Ghulam Asghar (59), Islamabad, Pakistan 

For the last 16 years, I have played a significant role in polio eradication in Pakistan. My level of responsibility as a driver is very high. Polio eradication is a programme that requires strong teamwork. While performing my duty with different field officers, I assist them in finding local vaccination teams and convincing the community of the importance of vaccination, and I clear any hurdles so they can do their jobs during case investigation, campaign monitoring and LQAS.

When my officer covers refusals during campaign monitoring, it gives me the most satisfaction as I feel that we have saved a child from permanent disability. When there is some refusal I actively assist my officer to counter that refusal.
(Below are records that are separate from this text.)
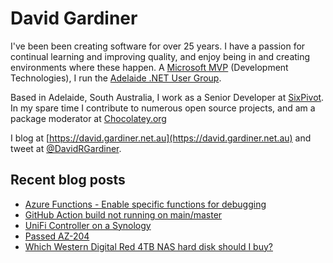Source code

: # David Gardiner

I've been been creating software for over 25 years. I have a passion for continual learning and improving quality, and enjoy being in and creating environments where these happen. A [Microsoft MVP](https://mvp.microsoft.com/en-us/PublicProfile/5001655) (Development Technologies), I run the [Adelaide .NET User Group](https://www.adnug.net).

Based in Adelaide, South Australia, I work as a Senior Developer at [SixPivot](https://www.sixpivot.com.au). In my spare time I contribute to numerous open source projects, and am a package moderator at [Chocolatey.org](https://chocolatey.org)

I blog at [https://david.gardiner.net.au](https://david.gardiner.net.au) and tweet at [@DavidRGardiner](https://twitter.com/DavidRGardiner).

## Recent blog posts

<!--START_SECTION:posts-->
* [Azure Functions - Enable specific functions for debugging](https:&#x2F;&#x2F;david.gardiner.net.au&#x2F;2021&#x2F;08&#x2F;azure-functions-specific-functions.html)
* [GitHub Action build not running on main&#x2F;master](https:&#x2F;&#x2F;david.gardiner.net.au&#x2F;2021&#x2F;07&#x2F;github-actions-not-running.html)
* [UniFi Controller on a Synology](https:&#x2F;&#x2F;david.gardiner.net.au&#x2F;2021&#x2F;07&#x2F;synology-unifi.html)
* [Passed AZ-204](https:&#x2F;&#x2F;david.gardiner.net.au&#x2F;2021&#x2F;07&#x2F;passed-az-204.html)
* [Which Western Digital Red 4TB NAS hard disk should I buy?](https:&#x2F;&#x2F;david.gardiner.net.au&#x2F;2021&#x2F;07&#x2F;ws-red-nas-hdd.html)
<!--END_SECTION:posts-->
I also advocate within my local community and try to satisfy them about the efficacy of the vaccine.

© WHO PAKISTAN/ S. Kashif

Jamil Abbasi (46), Islamabad, Pakistan

 have been a driver for the polio programme for the last 14 years. I think whether you are polio eradication officer, data personnel, technical staff, consultant, a member of the communication team or a driver, every single employee is playing a very significant role in polio eradication efforts. 

I have a strong wish to see Pakistan polio free. Although I am not directly involved in eradication activities, indirectly I am contributing to better implementation and success of routine immunization efforts by safely transporting field officers to their assigned duty areas. I am proud that I am a part of hardworking team who are trying to defeat the polio virus.”